Semangat cinta tanah air juga dilakukan para ulama di Nusantara ini sejak datangnya kaum penjajah. Hal ini misalnya dilakukan para Wali Songo pada abad ke-15 masehi dengan adanya perlawanan Raden Fatahillah kepada penjajah Portugis di Batavia, kemudian disusul perlawanan dari kesultanan yang ada di nusantara ini seperti Sultan Hasanudin, Sultan Agung Hanyukrokusumo, Sultan Ternate, Tidure dan sebagainya yang kesemuanya adalah atas bimbingan dan nasihat dari para ulama thariqah.

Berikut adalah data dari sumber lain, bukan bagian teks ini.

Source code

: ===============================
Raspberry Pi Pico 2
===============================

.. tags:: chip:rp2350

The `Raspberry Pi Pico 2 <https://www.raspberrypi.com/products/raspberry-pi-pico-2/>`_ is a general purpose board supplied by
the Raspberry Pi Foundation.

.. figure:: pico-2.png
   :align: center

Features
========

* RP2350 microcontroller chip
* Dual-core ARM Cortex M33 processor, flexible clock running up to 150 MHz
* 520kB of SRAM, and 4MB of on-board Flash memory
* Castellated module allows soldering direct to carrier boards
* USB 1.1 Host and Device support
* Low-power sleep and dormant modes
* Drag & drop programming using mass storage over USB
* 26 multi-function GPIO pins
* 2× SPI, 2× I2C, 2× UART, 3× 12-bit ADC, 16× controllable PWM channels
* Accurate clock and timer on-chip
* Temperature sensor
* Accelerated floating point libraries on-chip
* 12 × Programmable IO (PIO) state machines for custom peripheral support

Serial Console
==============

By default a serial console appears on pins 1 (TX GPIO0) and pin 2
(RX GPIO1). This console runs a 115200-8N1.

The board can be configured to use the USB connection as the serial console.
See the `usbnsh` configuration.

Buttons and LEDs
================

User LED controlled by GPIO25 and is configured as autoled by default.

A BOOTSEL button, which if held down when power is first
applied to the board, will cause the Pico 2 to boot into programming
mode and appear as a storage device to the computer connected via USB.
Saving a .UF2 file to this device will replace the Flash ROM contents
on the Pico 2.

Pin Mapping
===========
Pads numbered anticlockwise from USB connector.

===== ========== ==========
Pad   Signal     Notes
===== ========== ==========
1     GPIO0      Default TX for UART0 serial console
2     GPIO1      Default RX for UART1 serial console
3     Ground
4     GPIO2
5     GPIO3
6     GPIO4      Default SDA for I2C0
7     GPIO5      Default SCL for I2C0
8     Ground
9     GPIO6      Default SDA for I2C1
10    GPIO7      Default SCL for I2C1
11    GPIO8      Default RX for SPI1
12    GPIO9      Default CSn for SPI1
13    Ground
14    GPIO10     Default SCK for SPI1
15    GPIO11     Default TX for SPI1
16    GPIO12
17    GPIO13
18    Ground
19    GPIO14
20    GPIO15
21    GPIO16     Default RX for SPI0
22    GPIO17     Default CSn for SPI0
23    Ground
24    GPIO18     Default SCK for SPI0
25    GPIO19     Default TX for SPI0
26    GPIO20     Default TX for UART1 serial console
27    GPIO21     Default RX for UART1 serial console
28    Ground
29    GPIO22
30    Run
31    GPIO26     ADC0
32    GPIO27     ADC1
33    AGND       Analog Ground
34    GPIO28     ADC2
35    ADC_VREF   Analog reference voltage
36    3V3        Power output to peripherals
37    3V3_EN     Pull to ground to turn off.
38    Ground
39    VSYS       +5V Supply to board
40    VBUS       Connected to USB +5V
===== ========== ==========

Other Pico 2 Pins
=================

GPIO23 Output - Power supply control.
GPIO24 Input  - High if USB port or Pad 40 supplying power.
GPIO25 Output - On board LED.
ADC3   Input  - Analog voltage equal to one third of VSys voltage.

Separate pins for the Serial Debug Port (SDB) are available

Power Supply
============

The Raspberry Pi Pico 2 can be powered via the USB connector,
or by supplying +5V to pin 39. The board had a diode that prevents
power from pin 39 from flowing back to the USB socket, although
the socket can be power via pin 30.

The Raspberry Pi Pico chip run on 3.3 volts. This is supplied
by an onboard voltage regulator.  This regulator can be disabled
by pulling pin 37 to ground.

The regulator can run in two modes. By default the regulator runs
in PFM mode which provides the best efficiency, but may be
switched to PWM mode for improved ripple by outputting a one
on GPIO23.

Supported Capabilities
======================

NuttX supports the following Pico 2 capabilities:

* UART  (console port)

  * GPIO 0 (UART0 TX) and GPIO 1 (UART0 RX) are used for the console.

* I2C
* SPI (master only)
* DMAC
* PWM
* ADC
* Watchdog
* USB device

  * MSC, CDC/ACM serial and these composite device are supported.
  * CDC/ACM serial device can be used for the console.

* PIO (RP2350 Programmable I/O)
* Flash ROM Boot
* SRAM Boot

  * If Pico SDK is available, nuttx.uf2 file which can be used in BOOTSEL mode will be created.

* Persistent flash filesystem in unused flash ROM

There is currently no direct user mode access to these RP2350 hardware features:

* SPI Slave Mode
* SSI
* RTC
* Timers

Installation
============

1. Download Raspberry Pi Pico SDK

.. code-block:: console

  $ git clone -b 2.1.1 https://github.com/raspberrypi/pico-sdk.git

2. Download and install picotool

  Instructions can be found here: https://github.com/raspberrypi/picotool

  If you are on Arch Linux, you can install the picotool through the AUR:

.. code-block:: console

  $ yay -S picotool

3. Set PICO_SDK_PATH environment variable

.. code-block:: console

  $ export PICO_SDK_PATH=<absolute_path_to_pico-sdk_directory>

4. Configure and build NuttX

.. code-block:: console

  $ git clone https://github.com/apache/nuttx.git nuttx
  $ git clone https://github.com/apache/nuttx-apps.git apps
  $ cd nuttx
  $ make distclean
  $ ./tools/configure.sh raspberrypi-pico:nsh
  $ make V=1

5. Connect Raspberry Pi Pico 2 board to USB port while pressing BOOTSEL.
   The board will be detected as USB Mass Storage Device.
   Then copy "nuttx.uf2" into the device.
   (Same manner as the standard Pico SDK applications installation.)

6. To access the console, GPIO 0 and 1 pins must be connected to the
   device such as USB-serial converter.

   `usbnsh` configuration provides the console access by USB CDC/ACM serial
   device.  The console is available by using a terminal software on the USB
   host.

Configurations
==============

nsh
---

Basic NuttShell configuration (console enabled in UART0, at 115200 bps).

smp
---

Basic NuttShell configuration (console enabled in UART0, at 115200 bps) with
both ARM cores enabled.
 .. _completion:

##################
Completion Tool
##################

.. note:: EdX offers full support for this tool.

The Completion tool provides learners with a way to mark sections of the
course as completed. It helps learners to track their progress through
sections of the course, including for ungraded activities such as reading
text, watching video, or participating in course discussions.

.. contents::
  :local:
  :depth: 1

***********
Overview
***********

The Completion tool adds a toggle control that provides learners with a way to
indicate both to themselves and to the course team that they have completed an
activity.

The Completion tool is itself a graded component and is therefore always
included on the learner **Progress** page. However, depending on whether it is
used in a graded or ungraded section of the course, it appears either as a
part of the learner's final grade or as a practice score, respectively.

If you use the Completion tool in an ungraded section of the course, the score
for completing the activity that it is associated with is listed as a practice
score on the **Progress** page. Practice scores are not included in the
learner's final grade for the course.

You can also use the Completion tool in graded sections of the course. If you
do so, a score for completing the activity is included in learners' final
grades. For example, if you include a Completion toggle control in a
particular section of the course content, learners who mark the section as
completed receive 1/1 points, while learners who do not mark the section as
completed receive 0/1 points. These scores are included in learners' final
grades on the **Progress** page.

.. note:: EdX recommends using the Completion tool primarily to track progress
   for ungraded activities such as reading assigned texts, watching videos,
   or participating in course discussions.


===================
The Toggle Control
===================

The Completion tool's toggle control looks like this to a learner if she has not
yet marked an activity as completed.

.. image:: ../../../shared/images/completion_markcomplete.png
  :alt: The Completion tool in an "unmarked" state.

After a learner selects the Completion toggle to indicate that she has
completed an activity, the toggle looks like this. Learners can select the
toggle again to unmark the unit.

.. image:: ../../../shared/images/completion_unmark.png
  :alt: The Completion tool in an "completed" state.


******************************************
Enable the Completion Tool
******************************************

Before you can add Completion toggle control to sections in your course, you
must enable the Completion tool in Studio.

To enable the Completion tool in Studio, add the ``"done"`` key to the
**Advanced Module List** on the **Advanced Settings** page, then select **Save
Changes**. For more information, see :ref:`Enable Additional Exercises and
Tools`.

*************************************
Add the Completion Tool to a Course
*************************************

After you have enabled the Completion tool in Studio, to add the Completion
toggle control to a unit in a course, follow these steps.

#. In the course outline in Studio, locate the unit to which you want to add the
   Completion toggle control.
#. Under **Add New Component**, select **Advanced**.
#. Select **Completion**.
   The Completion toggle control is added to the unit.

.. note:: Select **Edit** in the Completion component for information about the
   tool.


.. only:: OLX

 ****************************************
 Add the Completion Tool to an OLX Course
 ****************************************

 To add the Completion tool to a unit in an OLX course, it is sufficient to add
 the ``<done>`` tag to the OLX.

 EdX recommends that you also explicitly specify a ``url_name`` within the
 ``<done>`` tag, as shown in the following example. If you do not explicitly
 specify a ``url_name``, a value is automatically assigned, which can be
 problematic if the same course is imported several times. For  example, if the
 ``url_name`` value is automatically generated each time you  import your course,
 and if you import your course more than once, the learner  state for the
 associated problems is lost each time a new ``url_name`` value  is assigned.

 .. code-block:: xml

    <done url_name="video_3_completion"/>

Setelah itu pada awal abad ke-19, muncul Pangeran Diponegoro dari kasultanan Mataram Yogyakarta, yang melakukan perlawanan kepada penjajah Belanda di tanah air pada tahun 1825-1830. Pangeran Diponegoro adalah termasuk pengamal thariqah Qadiriyah wa Naqsabandiyah. Kemudian perjuangan kemerdekaan Indonesia dilanjutkan oleh ulama thariqah seperti Syekh Yusuf almakasari, Syekhuna Mbah Kholil Bangkalan, Hadratus Syekh KH M Hasyim Asy'ari, Syekh Hasyim bin Yahya, Syekh KH Abdul Wahab Hasbullah, Syekh Subkhi Parakan, dan masih banyak lagi ulama thariqah hingga Indonesia dapat merdeka seperti sekarang ini.

Semangat dan cinta tanah air seperti ditunjukkan oleh para ulama thariqah tersebutlah yang harus diwarisi oleh generasi sekarang dan mendatang, guna mewujudkan perdamaian dan keadilan seluruh umat manusia. Wallahu a'lam.

Mohamad Muzamil, pernah tabarukan di Pesantren Al-Fattah Setinggil, Al-Istiqomah Kembangan, dan Futuhiyah Mranggen, Demak.